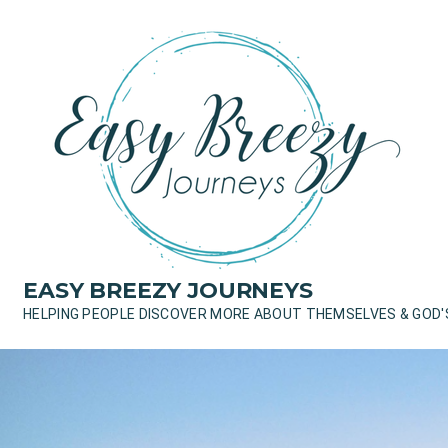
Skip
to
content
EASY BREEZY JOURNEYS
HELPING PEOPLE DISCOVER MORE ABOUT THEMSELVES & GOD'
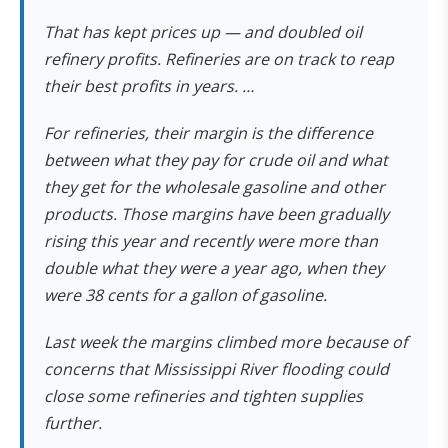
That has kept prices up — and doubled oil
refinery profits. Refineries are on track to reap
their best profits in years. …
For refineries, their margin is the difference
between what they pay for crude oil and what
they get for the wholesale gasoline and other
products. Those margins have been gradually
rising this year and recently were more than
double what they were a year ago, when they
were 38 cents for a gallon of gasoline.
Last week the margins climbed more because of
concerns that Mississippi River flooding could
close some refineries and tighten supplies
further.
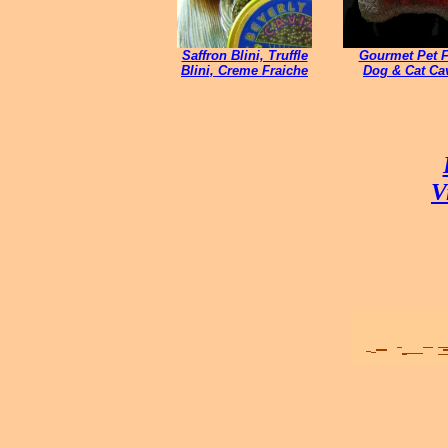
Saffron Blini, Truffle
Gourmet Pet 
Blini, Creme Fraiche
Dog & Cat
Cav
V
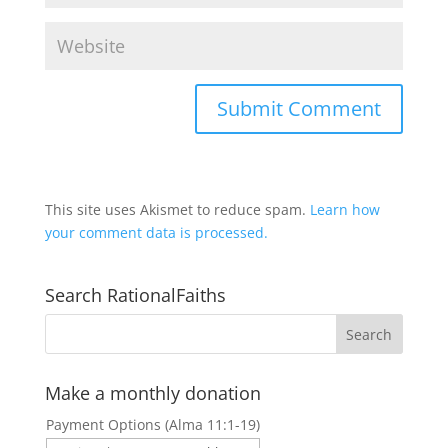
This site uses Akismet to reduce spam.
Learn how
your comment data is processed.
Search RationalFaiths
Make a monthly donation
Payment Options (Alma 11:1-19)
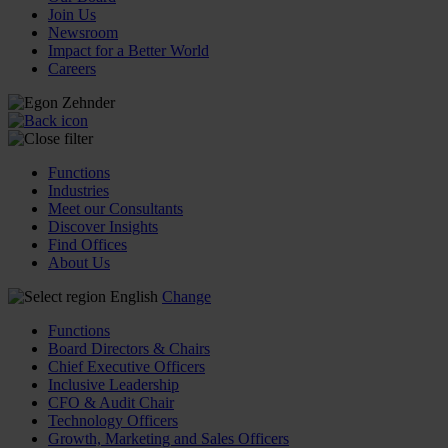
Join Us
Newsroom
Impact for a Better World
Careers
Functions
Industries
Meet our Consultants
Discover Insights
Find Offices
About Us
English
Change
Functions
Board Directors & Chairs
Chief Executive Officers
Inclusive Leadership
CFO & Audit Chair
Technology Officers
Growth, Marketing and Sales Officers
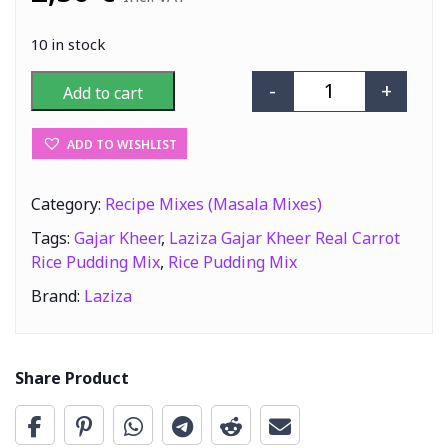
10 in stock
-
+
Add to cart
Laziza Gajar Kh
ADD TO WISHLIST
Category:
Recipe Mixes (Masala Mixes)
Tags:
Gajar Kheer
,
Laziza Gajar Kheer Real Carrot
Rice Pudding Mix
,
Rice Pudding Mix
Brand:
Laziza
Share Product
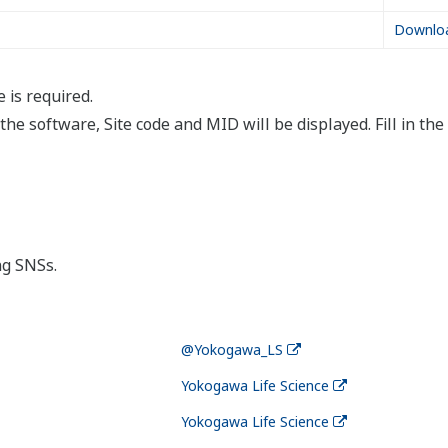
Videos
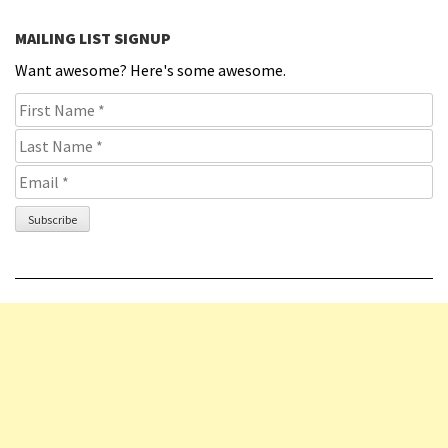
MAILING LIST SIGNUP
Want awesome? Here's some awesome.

Assignment: The lines to return are those in the records above that hold the word "Kheer".

Solution:
Gajar Kheer
Laziza Gajar Kheer Real Carrot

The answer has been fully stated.